What to work on: Quote each line of the material verbatim, without the pictures.

Material supplied:
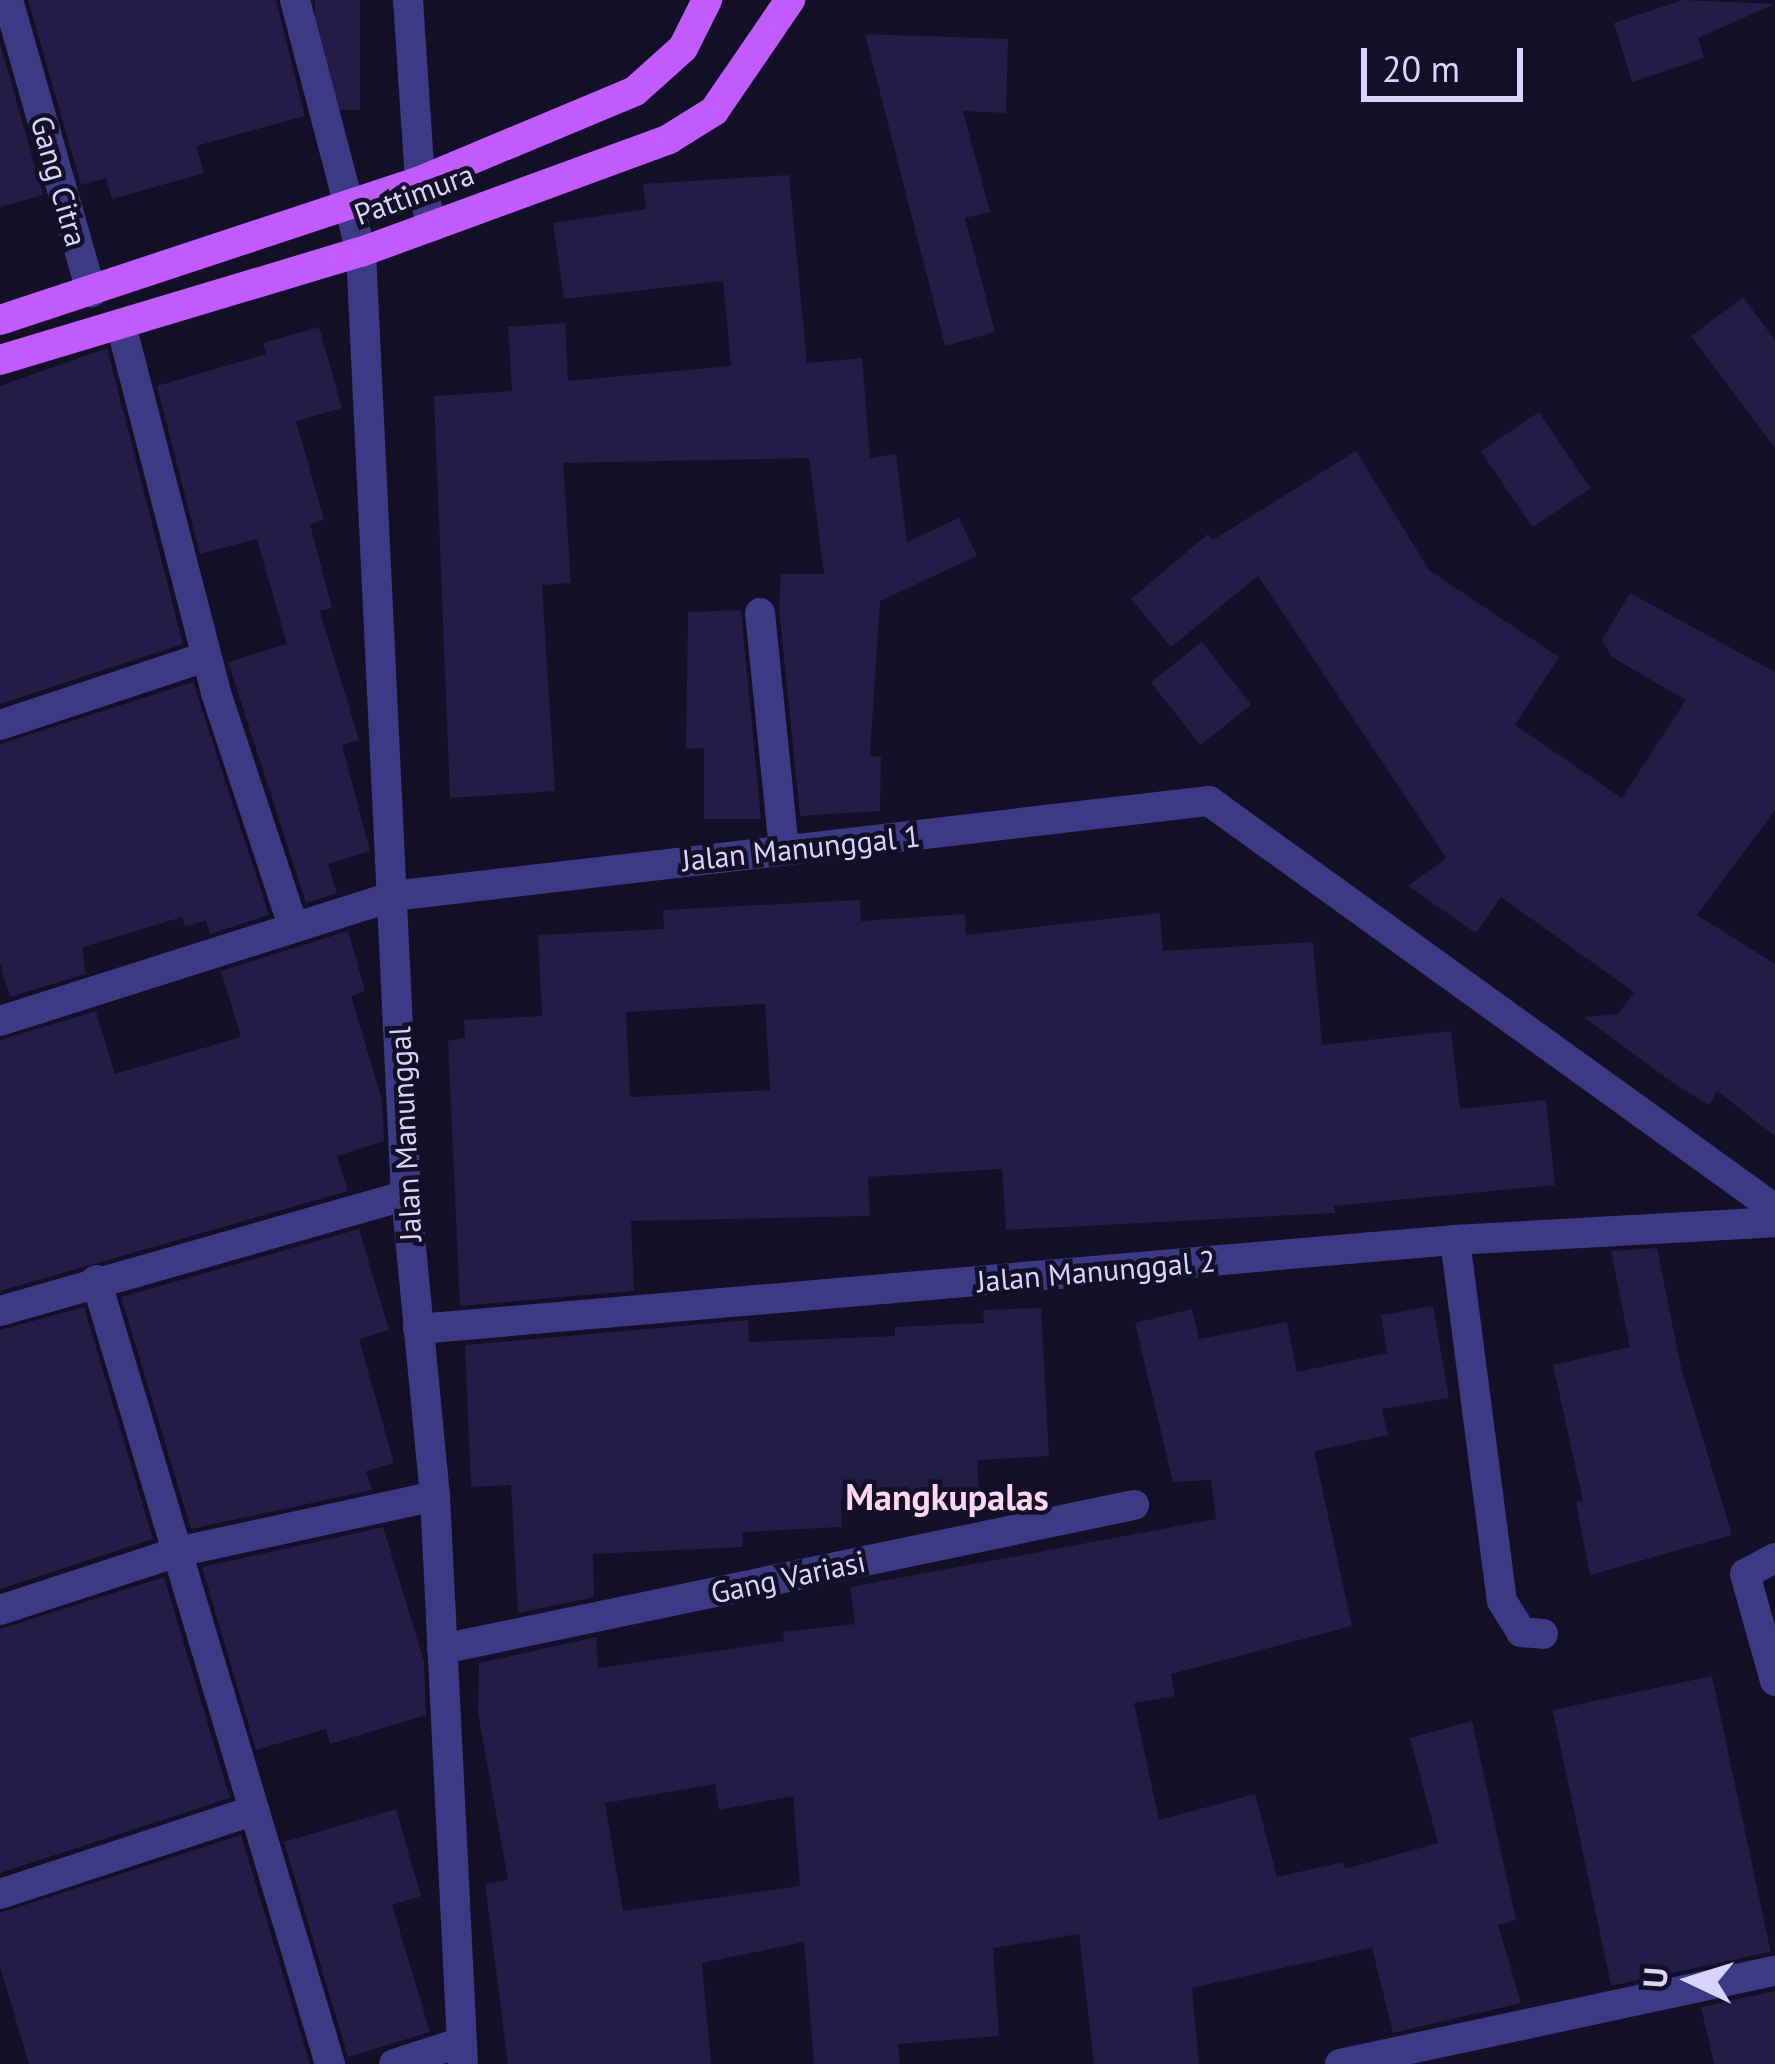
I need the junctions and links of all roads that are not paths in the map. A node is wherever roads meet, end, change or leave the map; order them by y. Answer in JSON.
{"nodes":[{"id":1,"x":8,"y":0,"type":"edge"},
{"id":2,"x":295,"y":0,"type":"edge"},
{"id":3,"x":408,"y":0,"type":"edge"},
{"id":4,"x":707,"y":0,"type":"edge"},
{"id":5,"x":790,"y":0,"type":"edge"},
{"id":6,"x":420,"y":181,"type":"junction"},
{"id":7,"x":349,"y":206,"type":"junction"},
{"id":8,"x":432,"y":226,"type":"junction"},
{"id":9,"x":361,"y":252,"type":"junction"},
{"id":10,"x":91,"y":292,"type":"junction"},
{"id":11,"x":0,"y":320,"type":"edge"},
{"id":12,"x":121,"y":325,"type":"junction"},
{"id":13,"x":0,"y":360,"type":"edge"},
{"id":14,"x":760,"y":613,"type":"dead end"},
{"id":15,"x":206,"y":657,"type":"junction"},
{"id":16,"x":0,"y":725,"type":"edge"},
{"id":17,"x":784,"y":848,"type":"junction"},
{"id":18,"x":393,"y":896,"type":"junction"},
{"id":19,"x":292,"y":922,"type":"junction"},
{"id":20,"x":0,"y":1021,"type":"edge"},
{"id":21,"x":406,"y":1195,"type":"junction"},
{"id":22,"x":1775,"y":1209,"type":"edge"},
{"id":23,"x":1775,"y":1222,"type":"edge"},
{"id":24,"x":1454,"y":1240,"type":"junction"},
{"id":25,"x":96,"y":1280,"type":"junction"},
{"id":26,"x":0,"y":1311,"type":"edge"},
{"id":27,"x":418,"y":1329,"type":"junction"},
{"id":28,"x":435,"y":1496,"type":"junction"},
{"id":29,"x":1134,"y":1504,"type":"dead end"},
{"id":30,"x":177,"y":1552,"type":"junction"},
{"id":31,"x":1775,"y":1558,"type":"edge"},
{"id":32,"x":0,"y":1610,"type":"edge"},
{"id":33,"x":1543,"y":1634,"type":"dead end"},
{"id":34,"x":442,"y":1649,"type":"junction"},
{"id":35,"x":1775,"y":1682,"type":"edge"},
{"id":36,"x":254,"y":1810,"type":"junction"},
{"id":37,"x":0,"y":1894,"type":"edge"},
{"id":38,"x":1775,"y":1971,"type":"edge"},
{"id":39,"x":462,"y":2053,"type":"edge"},
{"id":40,"x":330,"y":2064,"type":"edge"},
{"id":41,"x":394,"y":2064,"type":"edge"},
{"id":42,"x":1340,"y":2064,"type":"edge"}],
"edges":[{"from":1,"to":10,"type":"street","name":"Gang Citra"},
{"from":2,"to":7,"type":"street","name":"Jalan Manunggal"},
{"from":3,"to":6,"type":"street"},
{"from":4,"to":6,"type":"main road","name":"Pattimura"},
{"from":5,"to":8,"type":"main road","name":"Pattimura"},
{"from":6,"to":7,"type":"main road","name":"Pattimura"},
{"from":6,"to":8,"type":"street"},
{"from":7,"to":9,"type":"street","name":"Jalan Manunggal"},
{"from":7,"to":10,"type":"main road","name":"Pattimura"},
{"from":8,"to":9,"type":"main road","name":"Pattimura"},
{"from":9,"to":12,"type":"main road","name":"Pattimura"},
{"from":9,"to":18,"type":"street","name":"Jalan Manunggal"},
{"from":10,"to":11,"type":"main road","name":"Pattimura"},
{"from":12,"to":13,"type":"main road","name":"Pattimura"},
{"from":12,"to":15,"type":"street"},
{"from":14,"to":17,"type":"street"},
{"from":15,"to":16,"type":"street"},
{"from":15,"to":19,"type":"street"},
{"from":17,"to":18,"type":"street","name":"Jalan Manunggal 1"},
{"from":17,"to":22,"type":"street","name":"Jalan Manunggal 1"},
{"from":18,"to":19,"type":"street","name":"Jalan Manunggal 1"},
{"from":18,"to":21,"type":"street","name":"Jalan Manunggal"},
{"from":19,"to":20,"type":"street","name":"Jalan Manunggal 1"},
{"from":21,"to":25,"type":"street"},
{"from":21,"to":27,"type":"street","name":"Jalan Manunggal"},
{"from":23,"to":24,"type":"street","name":"Jalan Manunggal 2"},
{"from":24,"to":27,"type":"street","name":"Jalan Manunggal 2"},
{"from":24,"to":33,"type":"street"},
{"from":25,"to":26,"type":"street"},
{"from":25,"to":30,"type":"street"},
{"from":27,"to":28,"type":"street","name":"Jalan Manunggal"},
{"from":28,"to":30,"type":"street"},
{"from":28,"to":34,"type":"street","name":"Jalan Manunggal"},
{"from":29,"to":34,"type":"street","name":"Gang Variasi"},
{"from":30,"to":32,"type":"street"},
{"from":30,"to":36,"type":"street"},
{"from":31,"to":35,"type":"street"},
{"from":34,"to":39,"type":"street","name":"Jalan Manunggal"},
{"from":36,"to":37,"type":"street"},
{"from":36,"to":40,"type":"street"},
{"from":38,"to":42,"type":"street"},
{"from":39,"to":41,"type":"street"}]}
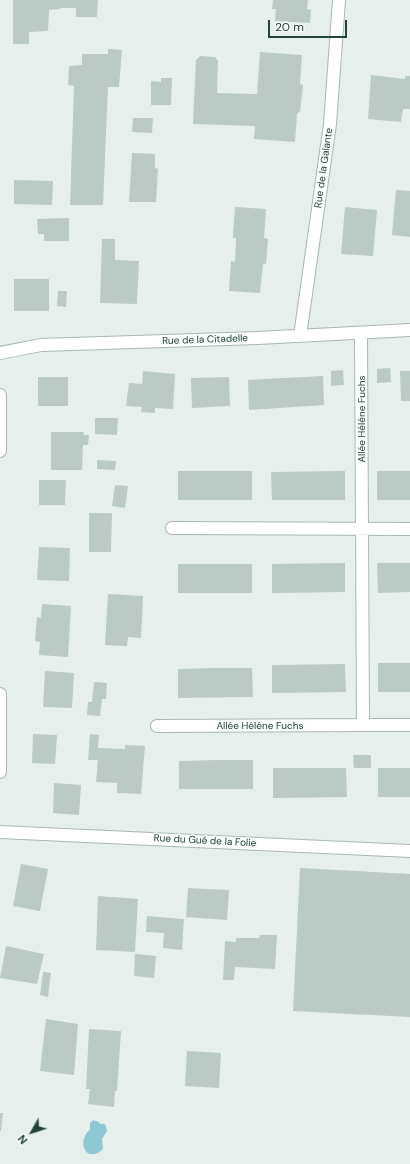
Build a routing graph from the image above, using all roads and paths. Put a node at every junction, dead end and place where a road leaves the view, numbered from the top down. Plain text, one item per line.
1 (338, 0) edge
2 (410, 330) edge
3 (361, 334) junction
4 (300, 336) junction
5 (0, 353) edge
6 (0, 395) edge
7 (0, 451) edge
8 (172, 528) dead end
9 (363, 529) junction
10 (410, 529) edge
11 (0, 694) edge
12 (363, 725) junction
13 (410, 725) edge
14 (157, 726) dead end
15 (0, 772) edge
16 (0, 832) edge
17 (410, 851) edge

1 - 4 street, Rue de la Galante
2 - 3 street, Rue de la Citadelle
3 - 4 street, Rue de la Citadelle
3 - 9 street, Allée Héléne Fuchs
4 - 5 street, Rue de la Citadelle
6 - 7 street
8 - 9 street
9 - 10 street
9 - 12 street, Allée Héléne Fuchs
11 - 15 street
12 - 13 street, Allée Héléne Fuchs
12 - 14 street, Allée Héléne Fuchs
16 - 17 street, Rue du Gué de la Folie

Response for this exercise:
I need the junctions and links of all roads that are not paths in the map. A node is wherever roads meet, end, change or leave the map; order them by y. Answer in JSON.
{"nodes":[{"id":1,"x":8,"y":0,"type":"edge"},
{"id":2,"x":295,"y":0,"type":"edge"},
{"id":3,"x":408,"y":0,"type":"edge"},
{"id":4,"x":707,"y":0,"type":"edge"},
{"id":5,"x":790,"y":0,"type":"edge"},
{"id":6,"x":420,"y":181,"type":"junction"},
{"id":7,"x":349,"y":206,"type":"junction"},
{"id":8,"x":432,"y":226,"type":"junction"},
{"id":9,"x":361,"y":252,"type":"junction"},
{"id":10,"x":91,"y":292,"type":"junction"},
{"id":11,"x":0,"y":320,"type":"edge"},
{"id":12,"x":121,"y":325,"type":"junction"},
{"id":13,"x":0,"y":360,"type":"edge"},
{"id":14,"x":760,"y":613,"type":"dead end"},
{"id":15,"x":206,"y":657,"type":"junction"},
{"id":16,"x":0,"y":725,"type":"edge"},
{"id":17,"x":784,"y":848,"type":"junction"},
{"id":18,"x":393,"y":896,"type":"junction"},
{"id":19,"x":292,"y":922,"type":"junction"},
{"id":20,"x":0,"y":1021,"type":"edge"},
{"id":21,"x":406,"y":1195,"type":"junction"},
{"id":22,"x":1775,"y":1209,"type":"edge"},
{"id":23,"x":1775,"y":1222,"type":"edge"},
{"id":24,"x":1454,"y":1240,"type":"junction"},
{"id":25,"x":96,"y":1280,"type":"junction"},
{"id":26,"x":0,"y":1311,"type":"edge"},
{"id":27,"x":418,"y":1329,"type":"junction"},
{"id":28,"x":435,"y":1496,"type":"junction"},
{"id":29,"x":1134,"y":1504,"type":"dead end"},
{"id":30,"x":177,"y":1552,"type":"junction"},
{"id":31,"x":1775,"y":1558,"type":"edge"},
{"id":32,"x":0,"y":1610,"type":"edge"},
{"id":33,"x":1543,"y":1634,"type":"dead end"},
{"id":34,"x":442,"y":1649,"type":"junction"},
{"id":35,"x":1775,"y":1682,"type":"edge"},
{"id":36,"x":254,"y":1810,"type":"junction"},
{"id":37,"x":0,"y":1894,"type":"edge"},
{"id":38,"x":1775,"y":1971,"type":"edge"},
{"id":39,"x":462,"y":2053,"type":"edge"},
{"id":40,"x":330,"y":2064,"type":"edge"},
{"id":41,"x":394,"y":2064,"type":"edge"},
{"id":42,"x":1340,"y":2064,"type":"edge"}],
"edges":[{"from":1,"to":10,"type":"street","name":"Gang Citra"},
{"from":2,"to":7,"type":"street","name":"Jalan Manunggal"},
{"from":3,"to":6,"type":"street"},
{"from":4,"to":6,"type":"main road","name":"Pattimura"},
{"from":5,"to":8,"type":"main road","name":"Pattimura"},
{"from":6,"to":7,"type":"main road","name":"Pattimura"},
{"from":6,"to":8,"type":"street"},
{"from":7,"to":9,"type":"street","name":"Jalan Manunggal"},
{"from":7,"to":10,"type":"main road","name":"Pattimura"},
{"from":8,"to":9,"type":"main road","name":"Pattimura"},
{"from":9,"to":12,"type":"main road","name":"Pattimura"},
{"from":9,"to":18,"type":"street","name":"Jalan Manunggal"},
{"from":10,"to":11,"type":"main road","name":"Pattimura"},
{"from":12,"to":13,"type":"main road","name":"Pattimura"},
{"from":12,"to":15,"type":"street"},
{"from":14,"to":17,"type":"street"},
{"from":15,"to":16,"type":"street"},
{"from":15,"to":19,"type":"street"},
{"from":17,"to":18,"type":"street","name":"Jalan Manunggal 1"},
{"from":17,"to":22,"type":"street","name":"Jalan Manunggal 1"},
{"from":18,"to":19,"type":"street","name":"Jalan Manunggal 1"},
{"from":18,"to":21,"type":"street","name":"Jalan Manunggal"},
{"from":19,"to":20,"type":"street","name":"Jalan Manunggal 1"},
{"from":21,"to":25,"type":"street"},
{"from":21,"to":27,"type":"street","name":"Jalan Manunggal"},
{"from":23,"to":24,"type":"street","name":"Jalan Manunggal 2"},
{"from":24,"to":27,"type":"street","name":"Jalan Manunggal 2"},
{"from":24,"to":33,"type":"street"},
{"from":25,"to":26,"type":"street"},
{"from":25,"to":30,"type":"street"},
{"from":27,"to":28,"type":"street","name":"Jalan Manunggal"},
{"from":28,"to":30,"type":"street"},
{"from":28,"to":34,"type":"street","name":"Jalan Manunggal"},
{"from":29,"to":34,"type":"street","name":"Gang Variasi"},
{"from":30,"to":32,"type":"street"},
{"from":30,"to":36,"type":"street"},
{"from":31,"to":35,"type":"street"},
{"from":34,"to":39,"type":"street","name":"Jalan Manunggal"},
{"from":36,"to":37,"type":"street"},
{"from":36,"to":40,"type":"street"},
{"from":38,"to":42,"type":"street"},
{"from":39,"to":41,"type":"street"}]}
Build a routing graph from the image above, using all roads and paths. Put a node at every junction, dead end and place where a road leaves the view, numbered from the top down. Plain text, one item per line.
1 (338, 0) edge
2 (410, 330) edge
3 (361, 334) junction
4 (300, 336) junction
5 (0, 353) edge
6 (0, 395) edge
7 (0, 451) edge
8 (172, 528) dead end
9 (363, 529) junction
10 (410, 529) edge
11 (0, 694) edge
12 (363, 725) junction
13 (410, 725) edge
14 (157, 726) dead end
15 (0, 772) edge
16 (0, 832) edge
17 (410, 851) edge

1 - 4 street, Rue de la Galante
2 - 3 street, Rue de la Citadelle
3 - 4 street, Rue de la Citadelle
3 - 9 street, Allée Héléne Fuchs
4 - 5 street, Rue de la Citadelle
6 - 7 street
8 - 9 street
9 - 10 street
9 - 12 street, Allée Héléne Fuchs
11 - 15 street
12 - 13 street, Allée Héléne Fuchs
12 - 14 street, Allée Héléne Fuchs
16 - 17 street, Rue du Gué de la Folie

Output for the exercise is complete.